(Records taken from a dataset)

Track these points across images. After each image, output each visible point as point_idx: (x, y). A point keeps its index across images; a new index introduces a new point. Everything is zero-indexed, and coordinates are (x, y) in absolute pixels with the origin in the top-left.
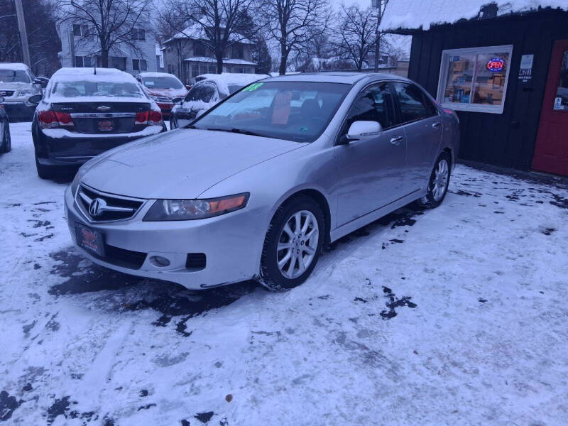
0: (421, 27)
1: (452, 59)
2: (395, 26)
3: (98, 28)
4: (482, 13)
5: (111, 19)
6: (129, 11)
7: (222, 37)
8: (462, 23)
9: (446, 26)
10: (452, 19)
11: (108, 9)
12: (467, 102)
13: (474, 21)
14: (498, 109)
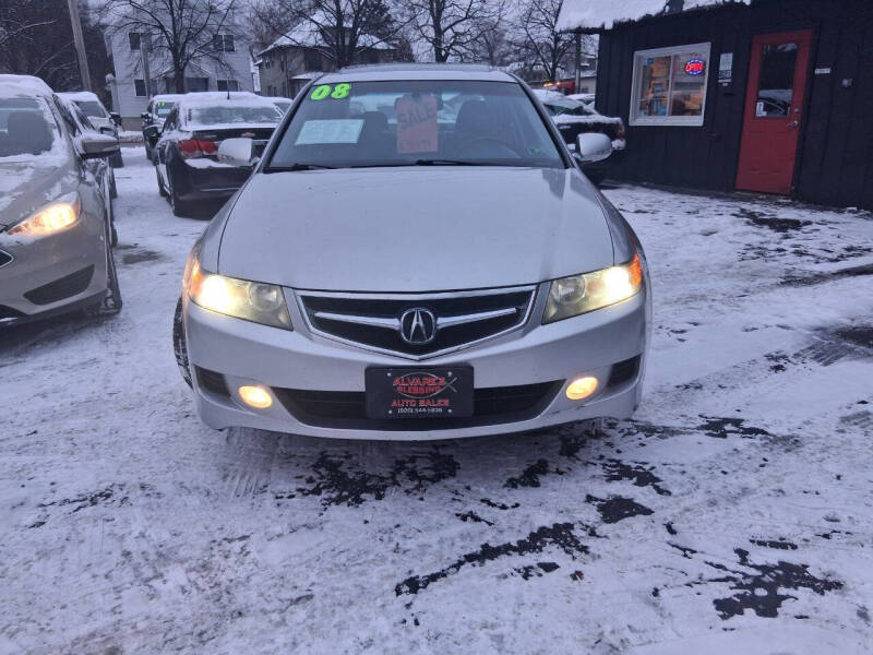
0: (603, 25)
1: (646, 62)
2: (574, 26)
3: (168, 37)
4: (667, 8)
5: (186, 23)
6: (212, 10)
7: (347, 42)
8: (647, 20)
9: (631, 23)
10: (636, 16)
11: (181, 9)
12: (664, 114)
13: (660, 16)
14: (697, 121)
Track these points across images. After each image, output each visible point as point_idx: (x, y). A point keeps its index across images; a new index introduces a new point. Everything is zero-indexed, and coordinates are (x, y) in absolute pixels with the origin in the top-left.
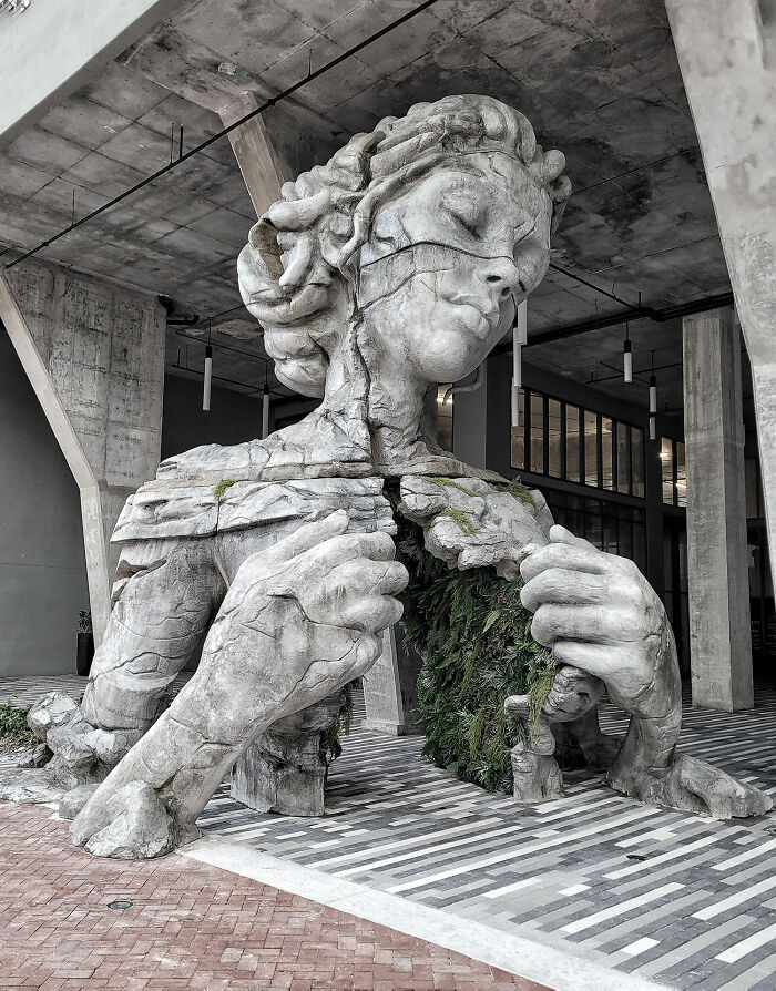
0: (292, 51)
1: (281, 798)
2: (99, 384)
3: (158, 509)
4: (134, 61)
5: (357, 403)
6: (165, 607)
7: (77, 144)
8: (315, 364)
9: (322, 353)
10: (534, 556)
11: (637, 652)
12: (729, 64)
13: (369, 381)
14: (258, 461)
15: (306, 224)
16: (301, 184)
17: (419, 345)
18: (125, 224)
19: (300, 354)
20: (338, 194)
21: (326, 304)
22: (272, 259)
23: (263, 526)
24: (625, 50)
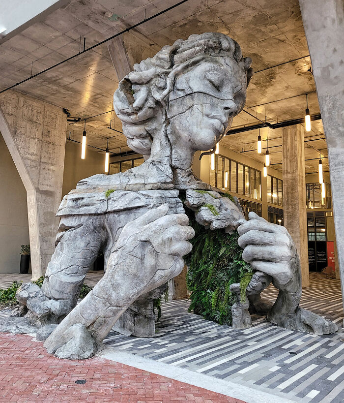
0: (138, 9)
1: (136, 329)
2: (37, 146)
3: (79, 202)
4: (68, 9)
5: (167, 158)
6: (82, 245)
7: (37, 42)
8: (147, 141)
9: (150, 136)
10: (244, 225)
11: (287, 265)
12: (324, 27)
13: (171, 149)
14: (124, 181)
15: (145, 82)
16: (142, 65)
17: (195, 135)
18: (53, 77)
19: (141, 137)
20: (159, 70)
21: (152, 116)
22: (129, 95)
23: (129, 210)
24: (274, 19)
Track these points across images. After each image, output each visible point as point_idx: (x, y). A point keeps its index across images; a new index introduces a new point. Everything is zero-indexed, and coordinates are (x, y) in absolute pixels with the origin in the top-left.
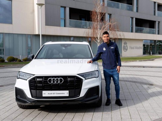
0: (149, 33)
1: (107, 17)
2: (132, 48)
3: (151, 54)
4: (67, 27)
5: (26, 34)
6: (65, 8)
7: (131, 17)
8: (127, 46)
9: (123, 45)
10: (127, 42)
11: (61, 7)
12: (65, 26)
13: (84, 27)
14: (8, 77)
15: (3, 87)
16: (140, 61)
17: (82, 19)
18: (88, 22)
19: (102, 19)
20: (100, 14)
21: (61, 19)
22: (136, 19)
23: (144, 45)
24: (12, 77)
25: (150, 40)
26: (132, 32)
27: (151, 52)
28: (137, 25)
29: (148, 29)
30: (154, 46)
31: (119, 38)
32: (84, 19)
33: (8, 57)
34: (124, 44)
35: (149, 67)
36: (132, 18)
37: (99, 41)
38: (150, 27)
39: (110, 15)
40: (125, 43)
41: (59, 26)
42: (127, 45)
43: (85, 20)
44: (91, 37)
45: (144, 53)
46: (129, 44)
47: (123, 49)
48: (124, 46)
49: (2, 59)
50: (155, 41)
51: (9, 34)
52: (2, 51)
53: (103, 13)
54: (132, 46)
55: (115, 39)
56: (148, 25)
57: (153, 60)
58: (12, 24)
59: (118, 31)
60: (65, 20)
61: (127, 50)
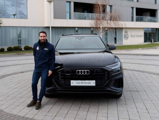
0: (151, 21)
1: (108, 9)
2: (132, 36)
3: (153, 42)
4: (73, 19)
5: (38, 27)
6: (70, 2)
7: (131, 7)
8: (128, 35)
9: (124, 33)
10: (128, 31)
11: (67, 2)
12: (70, 19)
13: (87, 18)
14: (26, 64)
15: (23, 73)
16: (142, 49)
18: (90, 14)
19: (104, 11)
20: (103, 6)
21: (67, 12)
22: (137, 9)
23: (145, 33)
24: (29, 64)
25: (151, 28)
26: (132, 21)
27: (153, 40)
28: (137, 14)
29: (149, 18)
30: (155, 34)
31: (121, 27)
32: (87, 11)
33: (25, 46)
34: (125, 32)
35: (153, 56)
36: (133, 8)
37: (101, 31)
38: (151, 16)
39: (111, 6)
40: (126, 32)
41: (65, 18)
42: (128, 33)
43: (88, 13)
44: (94, 28)
45: (145, 41)
46: (130, 33)
47: (124, 38)
48: (125, 35)
49: (20, 48)
50: (156, 29)
51: (25, 27)
52: (20, 41)
53: (105, 5)
54: (133, 34)
55: (116, 29)
56: (149, 14)
57: (155, 48)
58: (27, 18)
59: (120, 21)
60: (70, 13)
61: (128, 38)
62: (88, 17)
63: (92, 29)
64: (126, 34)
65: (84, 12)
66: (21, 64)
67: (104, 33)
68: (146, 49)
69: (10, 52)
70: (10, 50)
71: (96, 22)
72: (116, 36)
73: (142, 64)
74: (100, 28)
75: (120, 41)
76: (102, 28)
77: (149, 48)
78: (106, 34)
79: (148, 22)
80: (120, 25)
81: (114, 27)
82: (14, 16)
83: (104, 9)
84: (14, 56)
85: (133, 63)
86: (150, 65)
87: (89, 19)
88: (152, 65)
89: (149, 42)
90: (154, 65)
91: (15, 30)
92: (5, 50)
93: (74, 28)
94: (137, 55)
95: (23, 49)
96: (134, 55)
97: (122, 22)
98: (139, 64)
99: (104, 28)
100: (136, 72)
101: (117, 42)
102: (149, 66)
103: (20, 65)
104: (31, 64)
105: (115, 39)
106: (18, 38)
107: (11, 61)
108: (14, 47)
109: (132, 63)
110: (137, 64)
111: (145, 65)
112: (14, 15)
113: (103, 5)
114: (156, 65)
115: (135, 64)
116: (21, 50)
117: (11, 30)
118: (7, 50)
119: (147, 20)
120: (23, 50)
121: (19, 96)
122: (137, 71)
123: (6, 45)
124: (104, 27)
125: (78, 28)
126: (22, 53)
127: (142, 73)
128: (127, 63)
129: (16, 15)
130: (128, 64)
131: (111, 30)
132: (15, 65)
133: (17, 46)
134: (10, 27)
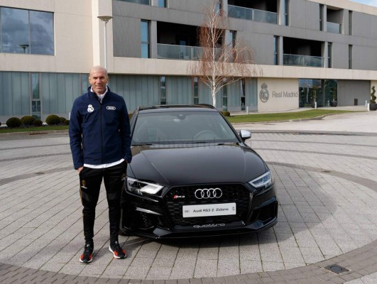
0: (312, 64)
1: (228, 37)
2: (276, 95)
3: (316, 106)
4: (154, 58)
5: (79, 74)
6: (149, 22)
7: (275, 36)
8: (267, 92)
9: (259, 89)
10: (268, 83)
11: (143, 20)
12: (149, 57)
13: (185, 57)
14: (50, 155)
15: (41, 176)
16: (294, 121)
17: (181, 42)
18: (192, 48)
19: (220, 42)
21: (143, 43)
22: (285, 39)
23: (301, 89)
24: (58, 154)
25: (313, 79)
26: (277, 63)
27: (316, 103)
28: (285, 51)
29: (308, 58)
30: (320, 92)
31: (252, 75)
32: (184, 42)
33: (48, 115)
34: (262, 87)
35: (315, 134)
36: (277, 37)
37: (214, 85)
38: (312, 54)
39: (234, 33)
40: (264, 87)
41: (139, 56)
42: (268, 89)
43: (187, 45)
44: (198, 77)
45: (301, 105)
46: (271, 88)
47: (261, 98)
48: (262, 92)
49: (37, 119)
50: (323, 80)
51: (49, 73)
52: (36, 105)
53: (220, 30)
54: (278, 91)
55: (244, 79)
56: (308, 50)
57: (320, 119)
58: (53, 55)
59: (251, 63)
60: (149, 46)
61: (267, 98)
62: (187, 55)
63: (196, 80)
64: (264, 90)
65: (178, 43)
66: (39, 156)
67: (219, 88)
68: (302, 120)
69: (14, 129)
70: (14, 124)
71: (204, 65)
72: (244, 94)
73: (294, 151)
74: (211, 77)
75: (252, 104)
76: (216, 77)
77: (308, 120)
78: (225, 90)
79: (308, 65)
80: (252, 71)
81: (240, 75)
82: (24, 48)
83: (220, 38)
84: (23, 138)
85: (276, 150)
86: (307, 152)
87: (190, 59)
88: (311, 152)
89: (308, 106)
90: (315, 153)
91: (25, 79)
92: (2, 126)
93: (158, 77)
94: (284, 132)
95: (44, 123)
96: (278, 132)
97: (256, 65)
98: (286, 150)
99: (219, 78)
100: (280, 167)
101: (247, 108)
102: (306, 154)
103: (35, 157)
104: (61, 154)
105: (243, 100)
106: (34, 97)
107: (15, 148)
108: (23, 118)
109: (273, 150)
110: (283, 150)
111: (299, 154)
112: (25, 46)
113: (217, 30)
114: (318, 153)
115: (280, 150)
116: (39, 124)
117: (16, 79)
118: (6, 125)
119: (305, 62)
120: (44, 126)
121: (30, 224)
122: (283, 165)
123: (4, 115)
124: (220, 75)
125: (167, 76)
126: (41, 132)
127: (291, 169)
128: (263, 149)
129: (28, 46)
130: (265, 151)
131: (233, 81)
132: (24, 158)
133: (31, 115)
134: (13, 74)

■ **EXERCISE**: Reproduce the data starting at its beginning and ending at the line containing "8: (462, 23)", substituting "upper-left" for "top-left" and leaving everything else unchanged. Omit the pictures from your answer.

■ **RESPONSE AREA**:
Track these points across images. After each image, output each visible point as point_idx: (x, y). A point keeps its index across images; a new index introduces a new point. Everything is zero-indexed, and coordinates are (x, y) in absolute pixels with the origin in the upper-left.
0: (421, 27)
1: (452, 59)
2: (395, 26)
3: (98, 28)
4: (482, 13)
5: (111, 19)
6: (129, 11)
7: (222, 37)
8: (462, 23)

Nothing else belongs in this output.